PROJENİN POLİTİK ENGELLERİ
Katar’ın doğalgaz ihraç kapasitesi yüksek olmasına rağmen, coğrafyasının kırılgan yapısı dikkat çekiyor. Daha önce gündeme gelen ve Suudi Arabistan, Ürdün ile Suriye’den geçmesi planlanan Katar-Türkiye Doğal Gaz Boru Hattı projesi, Esad rejiminin karşı çıkması nedeniyle rafa kaldırıldı. 10 yılı aşkın bir süre devam eden Suriye iç savaşı da projeyi hayata geçirilemez hale getirdi. Özdemir, “Suriye’de istikrarlı bir rejimin kurulması durumunda, projenin bugün karşılaşacağı siyasi engeller olmayabilir” sözlerini dile getiriyor.
MALİYET VE TALEP DENGESİ
Uzman Özdemir, Katar’dan Türkiye’ye uzanan hattın maliyetini arttırdığını belirtiyor. Uluslararası piyasalardaki doğalgaz fiyatlarının kritik önem taşıdığını vurgulayan Özdemir, “Fiyatların yüksek maliyetli bir hattı hayata geçirecek seviyelerde olması gerek” diyerek finansmanın sağlanmasının önemini anlatıyor. Ayrıca, uzun süreli alım garantisinin de projenin başarısı için gerekli olduğunu ifade ediyor. Türkiye’nin doğalgaz talebinin, mevcut koşullarda projeyi gerçekleştirmeye yeterli olup olmayacağı şüphesini de dile getiriyor.
AVRUPA’NIN ENERJİ STRATEJİSİ
Özdemir, Avrupa’nın Rusya ile yaşadığı sorunlar nedeniyle uzun dönemli kontratlara mesafeli yaklaştığını vurguluyor. Avrupa’nın 2050 hedefleri arasında kömür termik santrallerine yerini doğalgaz yakıtlı santrallere bırakmak yer alıyor. Özdemir, “AB, kömür kullanımını azaltma sonrası doğacak gaz talebini öngörmek zorunda” diyerek Avrupa’nın bağlı bulunduğu karmaşık yapının da önemini hatırlatıyor.
SURİYE’DE İSTİKRARSIZLIK VE PİYASA REKABETİ
Columbia Üniversitesi Küresel Enerji Politikası Merkezi uzmanı Anne-Sophie Corbeau ise, boru hattının alıcılar tarafından uzun vadeli taahhütler gerektirdiğini ifade ediyor.
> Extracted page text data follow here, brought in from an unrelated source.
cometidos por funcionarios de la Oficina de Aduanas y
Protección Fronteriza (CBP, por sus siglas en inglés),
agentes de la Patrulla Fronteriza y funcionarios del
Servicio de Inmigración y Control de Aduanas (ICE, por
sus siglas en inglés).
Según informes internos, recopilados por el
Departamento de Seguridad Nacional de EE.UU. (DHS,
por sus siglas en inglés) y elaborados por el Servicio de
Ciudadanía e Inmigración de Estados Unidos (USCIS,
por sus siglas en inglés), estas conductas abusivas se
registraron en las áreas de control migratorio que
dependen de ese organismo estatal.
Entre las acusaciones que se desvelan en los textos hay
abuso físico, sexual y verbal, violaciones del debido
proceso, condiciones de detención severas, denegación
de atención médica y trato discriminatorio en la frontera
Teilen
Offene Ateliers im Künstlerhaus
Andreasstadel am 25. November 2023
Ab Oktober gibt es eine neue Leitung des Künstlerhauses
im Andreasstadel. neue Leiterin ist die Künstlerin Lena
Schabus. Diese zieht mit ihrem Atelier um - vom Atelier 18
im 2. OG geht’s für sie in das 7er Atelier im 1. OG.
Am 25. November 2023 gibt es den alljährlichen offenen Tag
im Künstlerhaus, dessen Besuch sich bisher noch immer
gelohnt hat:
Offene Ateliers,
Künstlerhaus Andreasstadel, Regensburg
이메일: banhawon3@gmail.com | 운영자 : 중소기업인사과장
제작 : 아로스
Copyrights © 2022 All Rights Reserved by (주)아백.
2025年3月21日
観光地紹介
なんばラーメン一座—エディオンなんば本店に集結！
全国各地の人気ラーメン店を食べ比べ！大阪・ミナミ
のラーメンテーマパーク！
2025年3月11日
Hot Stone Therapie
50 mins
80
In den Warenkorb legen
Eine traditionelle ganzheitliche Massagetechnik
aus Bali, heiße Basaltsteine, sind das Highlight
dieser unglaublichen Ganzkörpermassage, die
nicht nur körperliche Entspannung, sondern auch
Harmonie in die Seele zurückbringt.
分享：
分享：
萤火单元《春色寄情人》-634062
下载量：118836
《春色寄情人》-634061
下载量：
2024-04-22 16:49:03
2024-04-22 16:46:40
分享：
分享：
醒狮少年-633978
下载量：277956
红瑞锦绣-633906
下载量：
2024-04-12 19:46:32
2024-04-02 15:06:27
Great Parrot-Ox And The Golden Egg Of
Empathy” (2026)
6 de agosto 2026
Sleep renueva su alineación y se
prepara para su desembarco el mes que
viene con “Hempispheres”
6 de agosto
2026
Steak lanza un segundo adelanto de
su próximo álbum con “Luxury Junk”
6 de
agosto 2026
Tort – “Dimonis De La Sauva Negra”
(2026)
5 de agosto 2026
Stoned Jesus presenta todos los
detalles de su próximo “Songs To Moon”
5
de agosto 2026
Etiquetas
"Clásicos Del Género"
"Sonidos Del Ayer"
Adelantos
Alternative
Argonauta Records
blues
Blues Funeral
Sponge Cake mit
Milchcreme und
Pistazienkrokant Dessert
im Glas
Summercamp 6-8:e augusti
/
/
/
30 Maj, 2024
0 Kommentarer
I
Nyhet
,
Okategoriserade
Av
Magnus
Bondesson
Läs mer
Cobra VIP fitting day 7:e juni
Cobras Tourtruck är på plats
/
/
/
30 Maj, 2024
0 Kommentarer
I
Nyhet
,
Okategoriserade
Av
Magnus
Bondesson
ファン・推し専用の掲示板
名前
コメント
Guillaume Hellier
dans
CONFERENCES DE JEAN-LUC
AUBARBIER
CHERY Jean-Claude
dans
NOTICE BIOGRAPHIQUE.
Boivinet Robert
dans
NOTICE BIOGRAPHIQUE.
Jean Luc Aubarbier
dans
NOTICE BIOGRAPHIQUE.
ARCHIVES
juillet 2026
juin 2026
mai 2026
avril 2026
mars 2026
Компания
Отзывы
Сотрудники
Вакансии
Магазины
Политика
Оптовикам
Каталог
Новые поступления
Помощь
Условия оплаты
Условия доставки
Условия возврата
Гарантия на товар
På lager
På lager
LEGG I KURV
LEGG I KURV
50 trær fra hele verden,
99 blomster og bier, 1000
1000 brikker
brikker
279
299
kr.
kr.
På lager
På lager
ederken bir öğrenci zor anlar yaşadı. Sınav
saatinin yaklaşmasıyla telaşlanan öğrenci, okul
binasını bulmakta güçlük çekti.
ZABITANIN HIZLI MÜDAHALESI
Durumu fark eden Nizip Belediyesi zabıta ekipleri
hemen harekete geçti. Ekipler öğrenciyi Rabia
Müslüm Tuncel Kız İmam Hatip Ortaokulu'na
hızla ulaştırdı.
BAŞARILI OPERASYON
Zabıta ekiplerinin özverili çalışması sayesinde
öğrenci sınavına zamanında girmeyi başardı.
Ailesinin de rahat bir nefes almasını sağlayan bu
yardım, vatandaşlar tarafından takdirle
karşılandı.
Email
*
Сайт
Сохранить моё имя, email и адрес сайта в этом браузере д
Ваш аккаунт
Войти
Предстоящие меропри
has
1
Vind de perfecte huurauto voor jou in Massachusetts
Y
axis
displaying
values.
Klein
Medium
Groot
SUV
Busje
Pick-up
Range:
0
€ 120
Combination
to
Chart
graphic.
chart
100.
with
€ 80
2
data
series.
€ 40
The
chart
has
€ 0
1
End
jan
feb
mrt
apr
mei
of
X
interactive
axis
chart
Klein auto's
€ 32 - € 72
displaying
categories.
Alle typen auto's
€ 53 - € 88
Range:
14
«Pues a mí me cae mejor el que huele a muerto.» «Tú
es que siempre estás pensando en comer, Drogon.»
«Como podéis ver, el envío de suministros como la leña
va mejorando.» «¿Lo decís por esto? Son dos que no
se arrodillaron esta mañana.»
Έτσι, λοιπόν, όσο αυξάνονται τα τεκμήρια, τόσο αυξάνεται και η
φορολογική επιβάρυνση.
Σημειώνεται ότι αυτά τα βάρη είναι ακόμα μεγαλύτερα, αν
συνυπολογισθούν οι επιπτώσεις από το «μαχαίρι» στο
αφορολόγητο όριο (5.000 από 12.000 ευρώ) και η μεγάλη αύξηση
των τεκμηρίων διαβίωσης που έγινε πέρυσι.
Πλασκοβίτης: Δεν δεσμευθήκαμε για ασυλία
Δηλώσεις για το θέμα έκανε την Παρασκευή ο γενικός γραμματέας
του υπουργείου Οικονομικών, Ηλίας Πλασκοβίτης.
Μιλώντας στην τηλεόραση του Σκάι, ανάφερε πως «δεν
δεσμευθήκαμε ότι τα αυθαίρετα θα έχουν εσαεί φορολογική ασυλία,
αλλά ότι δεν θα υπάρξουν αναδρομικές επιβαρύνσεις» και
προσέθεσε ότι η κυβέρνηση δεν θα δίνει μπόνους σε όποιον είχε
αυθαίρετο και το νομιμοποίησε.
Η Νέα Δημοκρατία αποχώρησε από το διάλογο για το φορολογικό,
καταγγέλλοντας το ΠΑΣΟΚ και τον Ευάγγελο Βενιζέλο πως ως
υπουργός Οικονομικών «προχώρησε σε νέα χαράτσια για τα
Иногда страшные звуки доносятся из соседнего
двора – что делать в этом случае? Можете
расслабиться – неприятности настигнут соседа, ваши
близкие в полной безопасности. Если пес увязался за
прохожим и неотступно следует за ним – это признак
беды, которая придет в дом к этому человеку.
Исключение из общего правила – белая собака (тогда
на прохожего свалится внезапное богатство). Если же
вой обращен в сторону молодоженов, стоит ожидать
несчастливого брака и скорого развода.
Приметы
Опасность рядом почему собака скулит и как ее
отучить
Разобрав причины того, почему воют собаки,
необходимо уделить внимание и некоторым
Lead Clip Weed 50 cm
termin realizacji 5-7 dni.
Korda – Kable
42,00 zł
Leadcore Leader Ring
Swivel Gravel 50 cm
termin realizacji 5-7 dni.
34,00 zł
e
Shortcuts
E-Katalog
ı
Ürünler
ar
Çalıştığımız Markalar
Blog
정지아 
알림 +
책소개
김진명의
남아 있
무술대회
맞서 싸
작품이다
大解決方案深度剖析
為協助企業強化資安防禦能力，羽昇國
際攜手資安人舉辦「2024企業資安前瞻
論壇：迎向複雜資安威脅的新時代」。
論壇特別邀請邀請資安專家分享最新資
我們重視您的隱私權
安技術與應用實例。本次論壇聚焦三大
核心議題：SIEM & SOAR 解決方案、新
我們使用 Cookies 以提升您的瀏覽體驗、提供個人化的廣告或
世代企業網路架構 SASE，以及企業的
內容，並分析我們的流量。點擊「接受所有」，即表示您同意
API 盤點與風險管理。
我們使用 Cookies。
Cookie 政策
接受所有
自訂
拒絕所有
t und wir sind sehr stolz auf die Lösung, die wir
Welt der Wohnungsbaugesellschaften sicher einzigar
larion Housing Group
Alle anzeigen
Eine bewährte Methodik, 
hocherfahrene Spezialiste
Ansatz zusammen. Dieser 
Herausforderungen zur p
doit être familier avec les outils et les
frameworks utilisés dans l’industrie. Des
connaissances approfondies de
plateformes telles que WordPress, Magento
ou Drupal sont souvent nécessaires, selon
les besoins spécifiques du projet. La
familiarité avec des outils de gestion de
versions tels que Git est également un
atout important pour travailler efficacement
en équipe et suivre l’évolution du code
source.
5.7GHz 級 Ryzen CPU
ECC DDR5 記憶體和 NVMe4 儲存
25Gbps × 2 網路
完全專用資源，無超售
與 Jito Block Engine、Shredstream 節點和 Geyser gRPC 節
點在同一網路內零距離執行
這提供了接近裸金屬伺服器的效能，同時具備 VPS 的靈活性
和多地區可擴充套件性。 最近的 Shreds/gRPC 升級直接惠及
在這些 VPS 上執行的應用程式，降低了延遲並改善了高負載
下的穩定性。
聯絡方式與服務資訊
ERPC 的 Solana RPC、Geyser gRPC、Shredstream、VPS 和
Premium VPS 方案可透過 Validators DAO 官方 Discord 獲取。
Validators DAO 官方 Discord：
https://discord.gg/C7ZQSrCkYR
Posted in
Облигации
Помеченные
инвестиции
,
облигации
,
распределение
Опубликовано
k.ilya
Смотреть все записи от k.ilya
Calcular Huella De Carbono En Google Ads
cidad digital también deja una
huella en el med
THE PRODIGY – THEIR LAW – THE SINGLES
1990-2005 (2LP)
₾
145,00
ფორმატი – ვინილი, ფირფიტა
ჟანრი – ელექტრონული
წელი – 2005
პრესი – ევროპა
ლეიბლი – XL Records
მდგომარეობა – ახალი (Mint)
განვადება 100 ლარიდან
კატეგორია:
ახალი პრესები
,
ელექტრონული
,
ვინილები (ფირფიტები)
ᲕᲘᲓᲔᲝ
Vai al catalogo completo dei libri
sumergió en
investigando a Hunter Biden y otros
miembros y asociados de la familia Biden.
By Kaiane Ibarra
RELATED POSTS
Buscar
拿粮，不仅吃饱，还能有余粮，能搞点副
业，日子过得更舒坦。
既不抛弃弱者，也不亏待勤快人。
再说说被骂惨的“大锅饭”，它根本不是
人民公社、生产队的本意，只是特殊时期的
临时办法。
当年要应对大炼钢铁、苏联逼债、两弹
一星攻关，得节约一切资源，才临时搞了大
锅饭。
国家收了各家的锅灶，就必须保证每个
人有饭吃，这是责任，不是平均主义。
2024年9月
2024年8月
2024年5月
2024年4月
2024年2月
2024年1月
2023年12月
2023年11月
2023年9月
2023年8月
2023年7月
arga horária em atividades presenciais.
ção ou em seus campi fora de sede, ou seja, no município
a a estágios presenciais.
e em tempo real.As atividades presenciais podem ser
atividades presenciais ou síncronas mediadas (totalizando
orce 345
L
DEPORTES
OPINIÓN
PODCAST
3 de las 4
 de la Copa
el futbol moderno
Projenin hayata geçmesinin 2030’u bulabileceğine dikkat çekerken, birçok ülkenin 2050 yılına kadar doğalgaza ihtiyaç duyacağını aktarıyor. Corbeau, Suriye’nin henüz istikrarlı olmadığını belirtirken, “ABD’li LNG ihracatçıları Avrupa pazarına LNG satmaya çalışıyor” diyerek piyasa rekabetine vurgu yapıyor. Suudi Arabistan’ın bu projeye izin verip vermeyeceği konusunda belirsizlikler bulunduğunu da ekliyor. Türkiye’nin gaz talep endişelerinin daha az olduğunu ve kaynak çeşitlendirmekten memnun olduğunu ifade ediyor.